+++ Material for this exercise
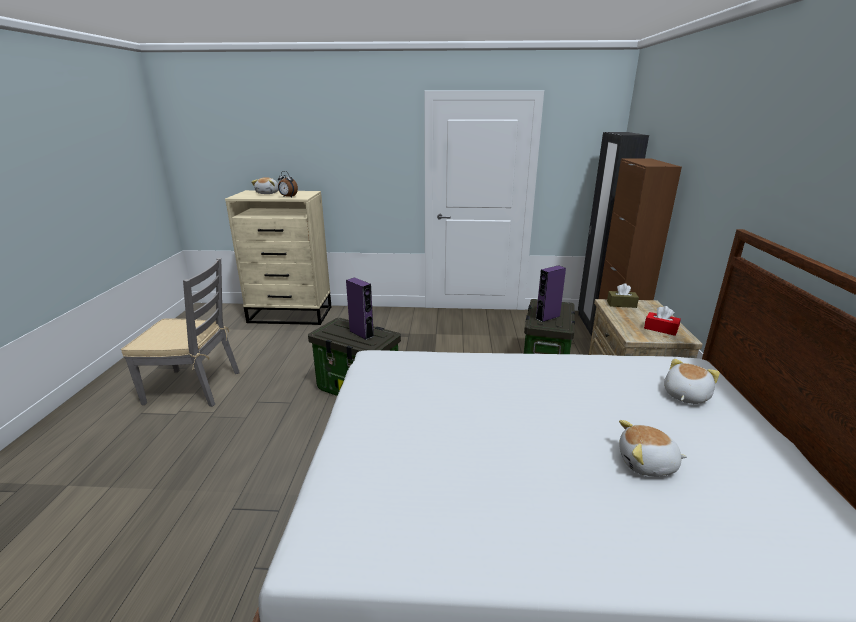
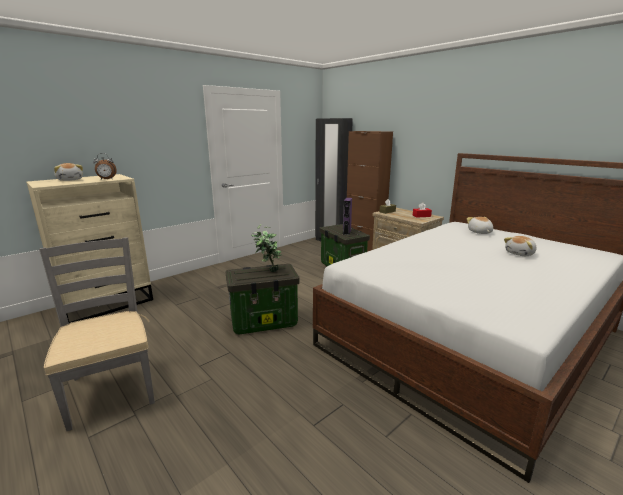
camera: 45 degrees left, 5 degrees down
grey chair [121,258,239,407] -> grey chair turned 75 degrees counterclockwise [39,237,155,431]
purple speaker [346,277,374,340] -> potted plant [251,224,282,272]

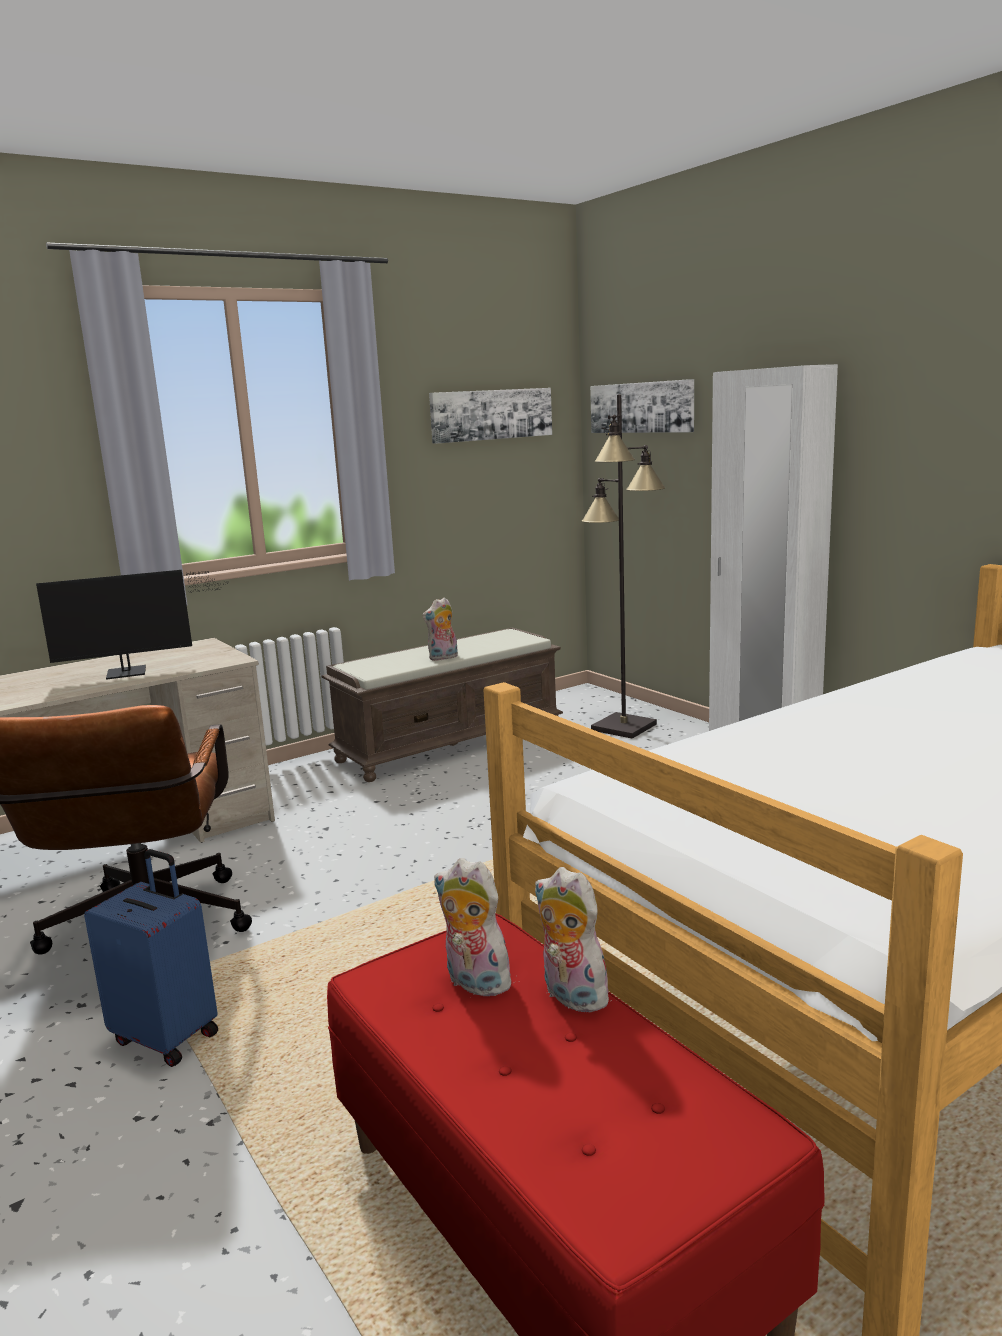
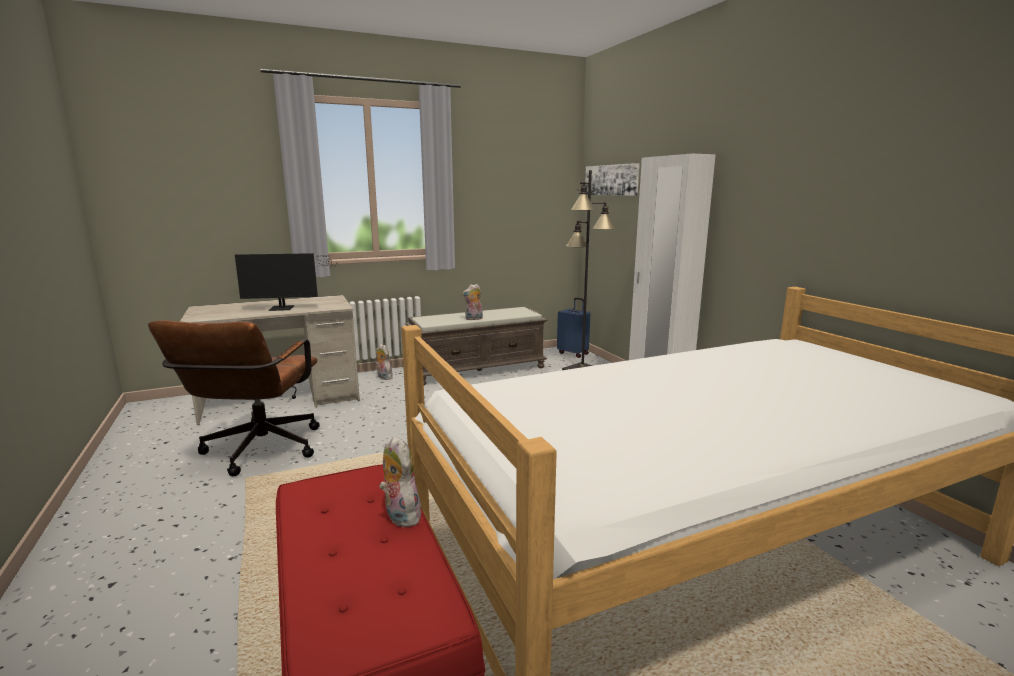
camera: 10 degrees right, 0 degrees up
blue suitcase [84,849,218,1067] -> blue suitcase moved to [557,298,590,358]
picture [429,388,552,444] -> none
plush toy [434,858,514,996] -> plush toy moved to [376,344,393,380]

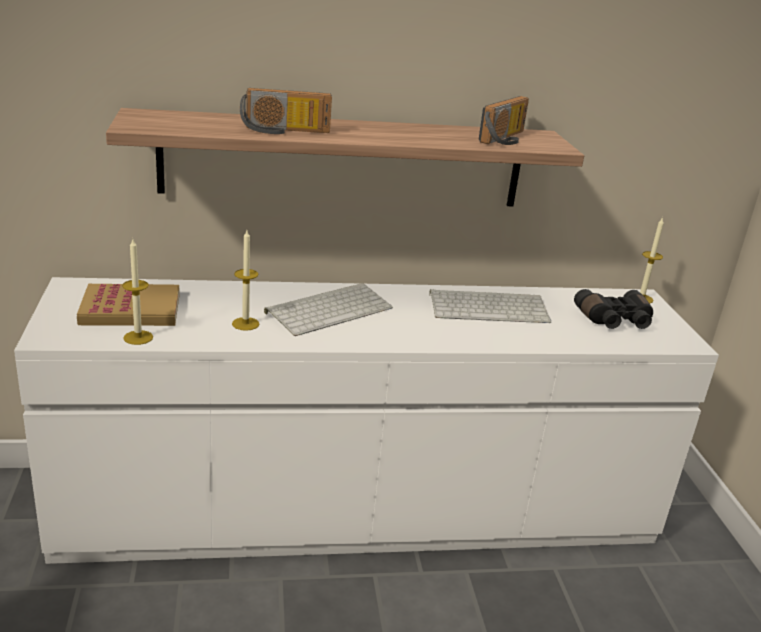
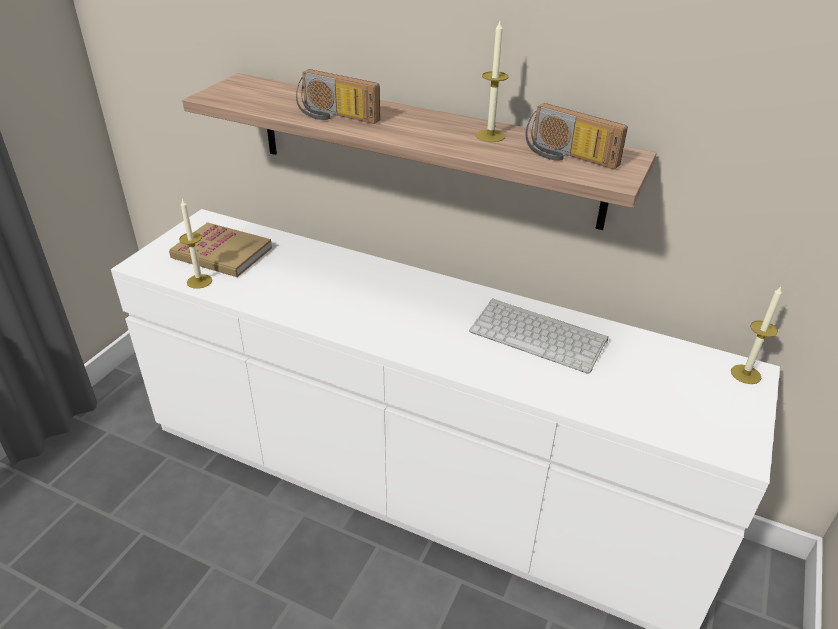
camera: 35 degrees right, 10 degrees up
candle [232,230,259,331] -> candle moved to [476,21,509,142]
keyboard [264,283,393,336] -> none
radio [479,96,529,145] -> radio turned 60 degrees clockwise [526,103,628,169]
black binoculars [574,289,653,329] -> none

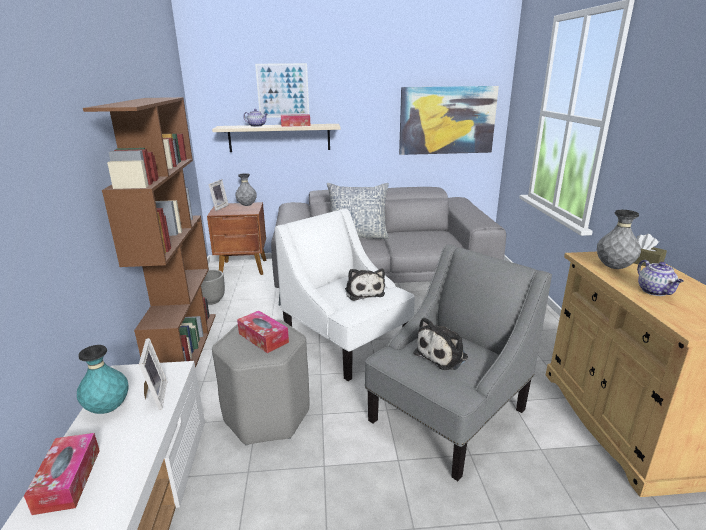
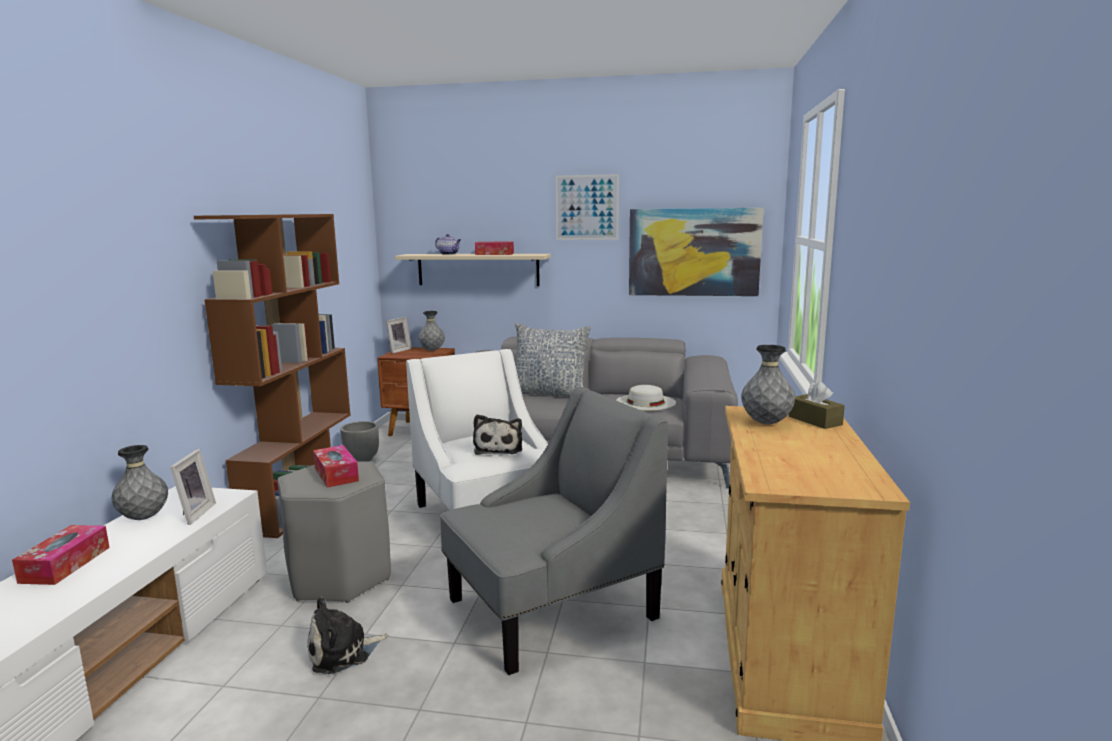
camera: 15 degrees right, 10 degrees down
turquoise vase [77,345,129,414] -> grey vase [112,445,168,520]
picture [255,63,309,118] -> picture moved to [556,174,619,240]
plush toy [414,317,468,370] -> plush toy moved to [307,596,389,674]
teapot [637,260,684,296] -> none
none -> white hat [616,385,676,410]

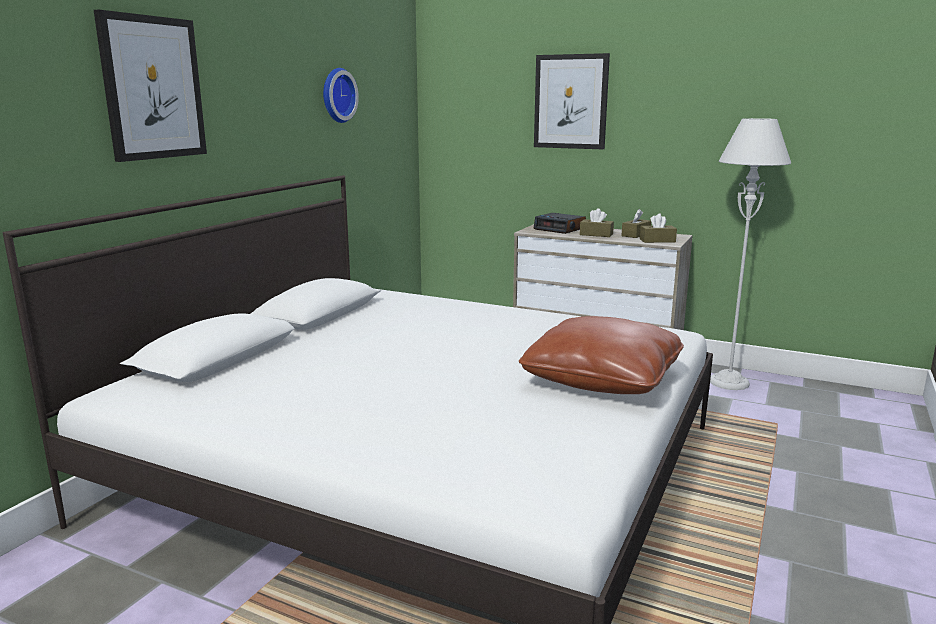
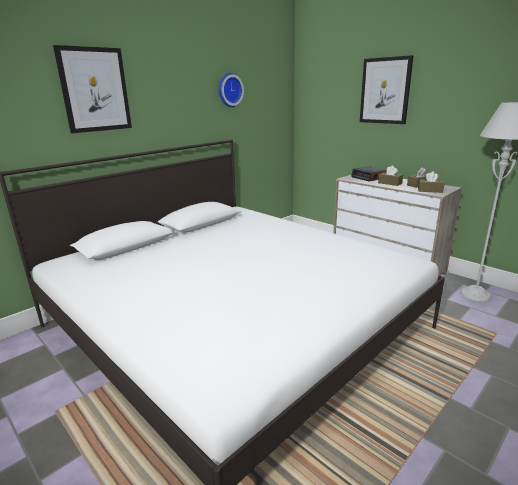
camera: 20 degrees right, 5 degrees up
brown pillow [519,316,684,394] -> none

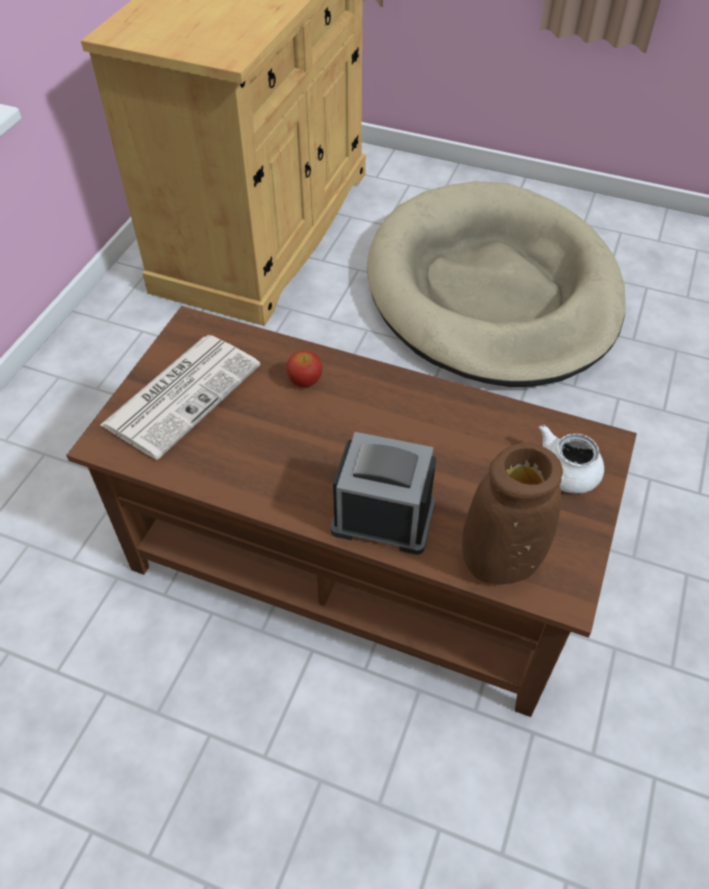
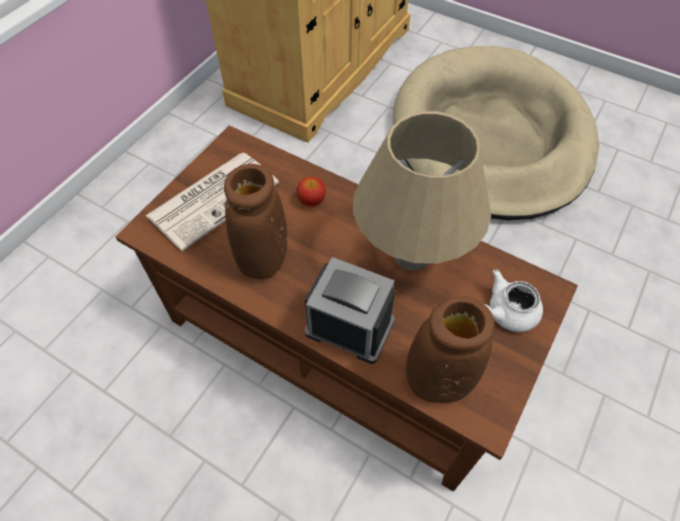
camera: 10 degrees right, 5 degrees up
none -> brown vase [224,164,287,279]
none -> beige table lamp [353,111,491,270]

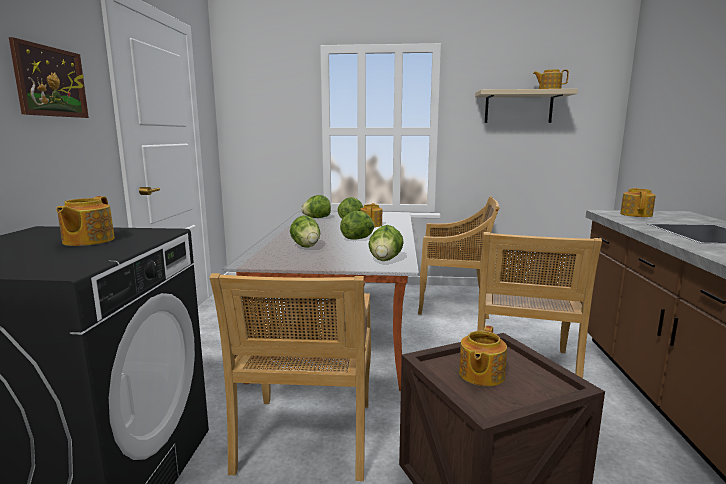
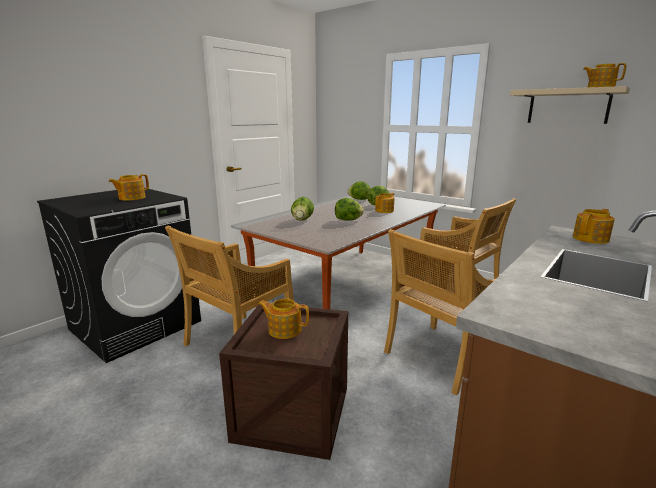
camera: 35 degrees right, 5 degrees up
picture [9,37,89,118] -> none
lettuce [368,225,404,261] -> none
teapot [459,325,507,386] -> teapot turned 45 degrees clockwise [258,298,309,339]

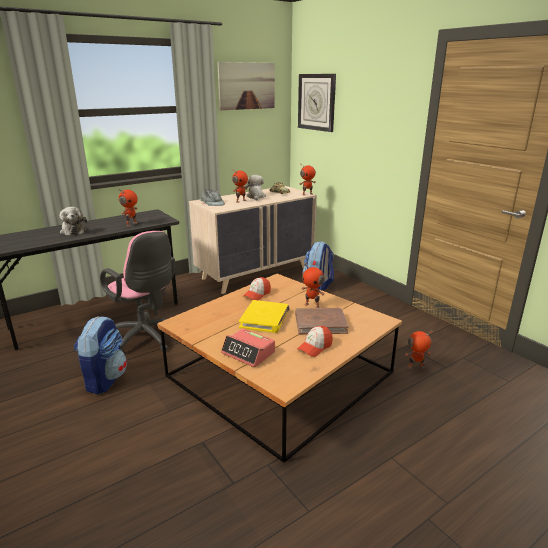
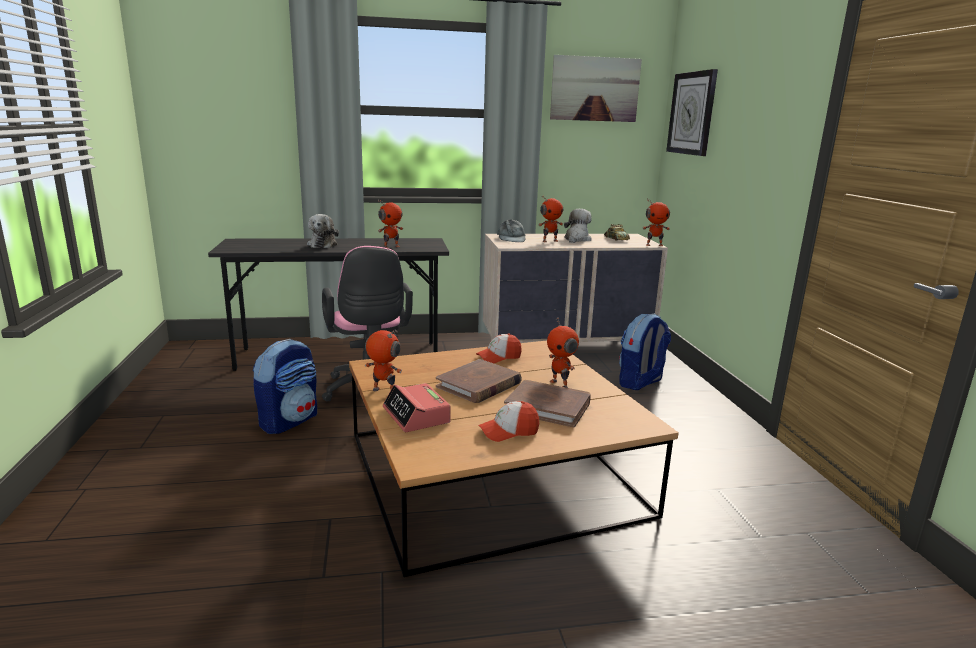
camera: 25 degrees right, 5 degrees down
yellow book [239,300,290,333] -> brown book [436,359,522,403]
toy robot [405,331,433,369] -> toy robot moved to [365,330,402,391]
++++++
▶ **Goal of the exercise**
Copy nothing outside the span: please output the lines from the one with "grey chair [121,258,239,407]" through the end of the entries above, and skip the pictures.

▶ **Final answer**
grey chair [121,258,239,407] -> grey chair turned 75 degrees counterclockwise [39,237,155,431]
purple speaker [346,277,374,340] -> potted plant [251,224,282,272]

camera: 10 degrees right, 0 degrees up
blue suitcase [84,849,218,1067] -> blue suitcase moved to [557,298,590,358]
picture [429,388,552,444] -> none
plush toy [434,858,514,996] -> plush toy moved to [376,344,393,380]

camera: 35 degrees right, 10 degrees up
candle [232,230,259,331] -> candle moved to [476,21,509,142]
keyboard [264,283,393,336] -> none
radio [479,96,529,145] -> radio turned 60 degrees clockwise [526,103,628,169]
black binoculars [574,289,653,329] -> none

camera: 15 degrees right, 10 degrees down
turquoise vase [77,345,129,414] -> grey vase [112,445,168,520]
picture [255,63,309,118] -> picture moved to [556,174,619,240]
plush toy [414,317,468,370] -> plush toy moved to [307,596,389,674]
teapot [637,260,684,296] -> none
none -> white hat [616,385,676,410]

camera: 20 degrees right, 5 degrees up
brown pillow [519,316,684,394] -> none

camera: 10 degrees right, 5 degrees up
none -> brown vase [224,164,287,279]
none -> beige table lamp [353,111,491,270]

camera: 35 degrees right, 5 degrees up
picture [9,37,89,118] -> none
lettuce [368,225,404,261] -> none
teapot [459,325,507,386] -> teapot turned 45 degrees clockwise [258,298,309,339]

camera: 25 degrees right, 5 degrees down
yellow book [239,300,290,333] -> brown book [436,359,522,403]
toy robot [405,331,433,369] -> toy robot moved to [365,330,402,391]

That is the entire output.